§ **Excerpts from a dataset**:
#####
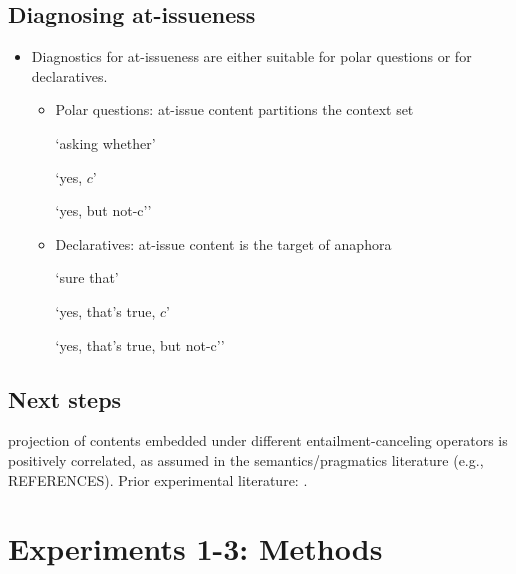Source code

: \documentclass[11pt,fleqn]{article}
\newcommand{\6}{\mbox{$[\hspace*{-.6mm}[$}}
\newcommand{\9}{\mbox{$]\hspace*{-.6mm}]$}}
\begin{document}
\subsection{Diagnosing at-issueness}

\begin{itemize}

\item Diagnostics for at-issueness are either suitable for polar questions or for declaratives.

\begin{itemize}

\item Polar questions: at-issue content partitions the context set

`asking whether'

`yes, $c$'

`yes, but not-c''

\item Declaratives: at-issue content is the target of anaphora

`sure that'

`yes, that's true, $c$'

`yes, that's true, but not-c''

\end{itemize}

\end{itemize}

\subsection{Next steps}

projection of contents embedded under different entailment-canceling operators is positively correlated, as assumed in the semantics/pragmatics literature (e.g., REFERENCES). Prior experimental literature: \citealt{smith-hall11,smith-hall-cls,demarneffe-etal-sub23}. 

\newpage

\section{Experiments 1-3: Methods}\label{s2}
\end{document}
#####
§ **Instructions to follow**: When you repeat the lines above, keep them exact and leave out each image they contain.

§ **Response below**:
Source code

: \documentclass[11pt,fleqn]{article}
\newcommand{\6}{\mbox{$[\hspace*{-.6mm}[$}}
\newcommand{\9}{\mbox{$]\hspace*{-.6mm}]$}}
\begin{document}
\subsection{Diagnosing at-issueness}

\begin{itemize}

\item Diagnostics for at-issueness are either suitable for polar questions or for declaratives.

\begin{itemize}

\item Polar questions: at-issue content partitions the context set

`asking whether'

`yes, $c$'

`yes, but not-c''

\item Declaratives: at-issue content is the target of anaphora

`sure that'

`yes, that's true, $c$'

`yes, that's true, but not-c''

\end{itemize}

\end{itemize}

\subsection{Next steps}

projection of contents embedded under different entailment-canceling operators is positively correlated, as assumed in the semantics/pragmatics literature (e.g., REFERENCES). Prior experimental literature: \citealt{smith-hall11,smith-hall-cls,demarneffe-etal-sub23}. 

\newpage

\section{Experiments 1-3: Methods}\label{s2}
\end{document}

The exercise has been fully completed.